<<<<

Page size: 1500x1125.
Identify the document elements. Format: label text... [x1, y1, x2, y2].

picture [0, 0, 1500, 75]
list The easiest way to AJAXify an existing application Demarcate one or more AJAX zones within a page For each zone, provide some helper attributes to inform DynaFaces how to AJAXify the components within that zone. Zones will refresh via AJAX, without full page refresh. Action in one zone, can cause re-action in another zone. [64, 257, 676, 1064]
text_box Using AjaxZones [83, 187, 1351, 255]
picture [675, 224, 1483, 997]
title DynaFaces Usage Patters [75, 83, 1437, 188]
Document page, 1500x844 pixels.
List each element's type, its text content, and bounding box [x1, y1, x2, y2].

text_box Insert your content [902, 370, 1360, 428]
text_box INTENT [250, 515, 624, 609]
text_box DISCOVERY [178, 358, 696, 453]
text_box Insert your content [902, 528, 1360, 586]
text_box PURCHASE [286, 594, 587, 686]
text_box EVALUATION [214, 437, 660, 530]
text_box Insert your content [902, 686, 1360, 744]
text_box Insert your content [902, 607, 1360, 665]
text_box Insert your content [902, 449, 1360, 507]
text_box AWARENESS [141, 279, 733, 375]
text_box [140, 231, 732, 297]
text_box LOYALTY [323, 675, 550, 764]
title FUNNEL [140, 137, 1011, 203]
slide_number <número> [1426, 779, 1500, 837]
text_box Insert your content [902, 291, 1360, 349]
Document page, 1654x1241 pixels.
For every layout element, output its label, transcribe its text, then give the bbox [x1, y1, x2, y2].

>>>>

Could you repeat the whole listing above word for word, leaving out no line?

• [Task answer]:
Page size: 1500x1125.
Identify the document elements. Format: label text... [x1, y1, x2, y2].

picture [0, 0, 1500, 75]
list The easiest way to AJAXify an existing application Demarcate one or more AJAX zones within a page For each zone, provide some helper attributes to inform DynaFaces how to AJAXify the components within that zone. Zones will refresh via AJAX, without full page refresh. Action in one zone, can cause re-action in another zone. [64, 257, 676, 1064]
text_box Using AjaxZones [83, 187, 1351, 255]
picture [675, 224, 1483, 997]
title DynaFaces Usage Patters [75, 83, 1437, 188]
Document page, 1500x844 pixels.
List each element's type, its text content, and bounding box [x1, y1, x2, y2].

text_box Insert your content [902, 370, 1360, 428]
text_box INTENT [250, 515, 624, 609]
text_box DISCOVERY [178, 358, 696, 453]
text_box Insert your content [902, 528, 1360, 586]
text_box PURCHASE [286, 594, 587, 686]
text_box EVALUATION [214, 437, 660, 530]
text_box Insert your content [902, 686, 1360, 744]
text_box Insert your content [902, 607, 1360, 665]
text_box Insert your content [902, 449, 1360, 507]
text_box AWARENESS [141, 279, 733, 375]
text_box [140, 231, 732, 297]
text_box LOYALTY [323, 675, 550, 764]
title FUNNEL [140, 137, 1011, 203]
slide_number <número> [1426, 779, 1500, 837]
text_box Insert your content [902, 291, 1360, 349]
Document page, 1654x1241 pixels.
For every layout element, output its label, transcribe its text, then give the bbox [x1, y1, x2, y2].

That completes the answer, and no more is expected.